----- Data provided -----
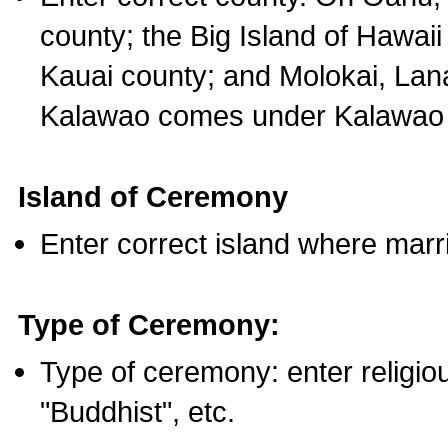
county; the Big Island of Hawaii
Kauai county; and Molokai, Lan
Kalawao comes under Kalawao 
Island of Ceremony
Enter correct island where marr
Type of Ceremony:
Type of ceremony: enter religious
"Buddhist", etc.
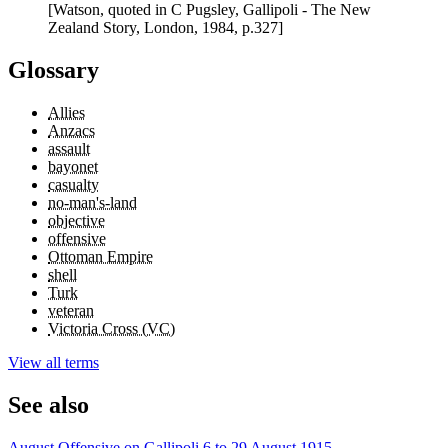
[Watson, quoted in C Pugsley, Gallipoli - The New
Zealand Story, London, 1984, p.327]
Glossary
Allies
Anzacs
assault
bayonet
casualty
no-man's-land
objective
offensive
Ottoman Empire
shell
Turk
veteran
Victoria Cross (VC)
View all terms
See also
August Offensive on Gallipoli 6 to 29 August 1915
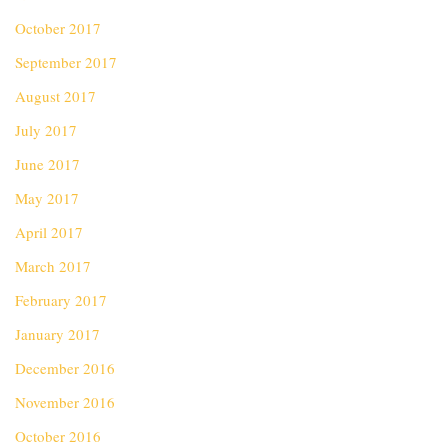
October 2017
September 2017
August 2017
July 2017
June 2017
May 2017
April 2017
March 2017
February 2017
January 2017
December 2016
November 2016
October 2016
-----
----- Data provided -----
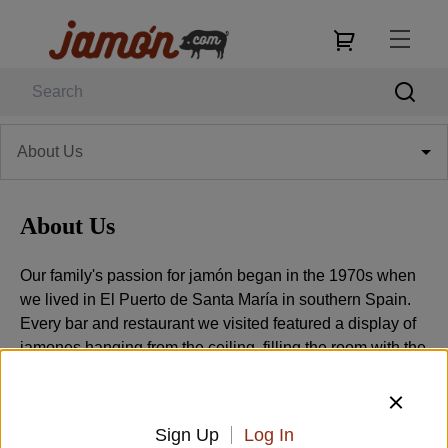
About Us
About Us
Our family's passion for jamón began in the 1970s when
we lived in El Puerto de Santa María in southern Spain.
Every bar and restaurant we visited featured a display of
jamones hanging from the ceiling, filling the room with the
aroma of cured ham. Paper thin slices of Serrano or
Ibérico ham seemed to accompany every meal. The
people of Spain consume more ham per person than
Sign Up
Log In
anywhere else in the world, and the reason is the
-----
Exercise details:
In the entries above, find the line with "Kauai county; and Molokai, Lan" and the line with "October 2016". Write out exactly those two lines and every line between them, pictures excluded.

Written solution:
Kauai county; and Molokai, Lan
Kalawao comes under Kalawao 
Island of Ceremony
Enter correct island where marr
Type of Ceremony:
Type of ceremony: enter religious
"Buddhist", etc.
[Watson, quoted in C Pugsley, Gallipoli - The New
Zealand Story, London, 1984, p.327]
Glossary
Allies
Anzacs
assault
bayonet
casualty
no-man's-land
objective
offensive
Ottoman Empire
shell
Turk
veteran
Victoria Cross (VC)
View all terms
See also
August Offensive on Gallipoli 6 to 29 August 1915
October 2017
September 2017
August 2017
July 2017
June 2017
May 2017
April 2017
March 2017
February 2017
January 2017
December 2016
November 2016
October 2016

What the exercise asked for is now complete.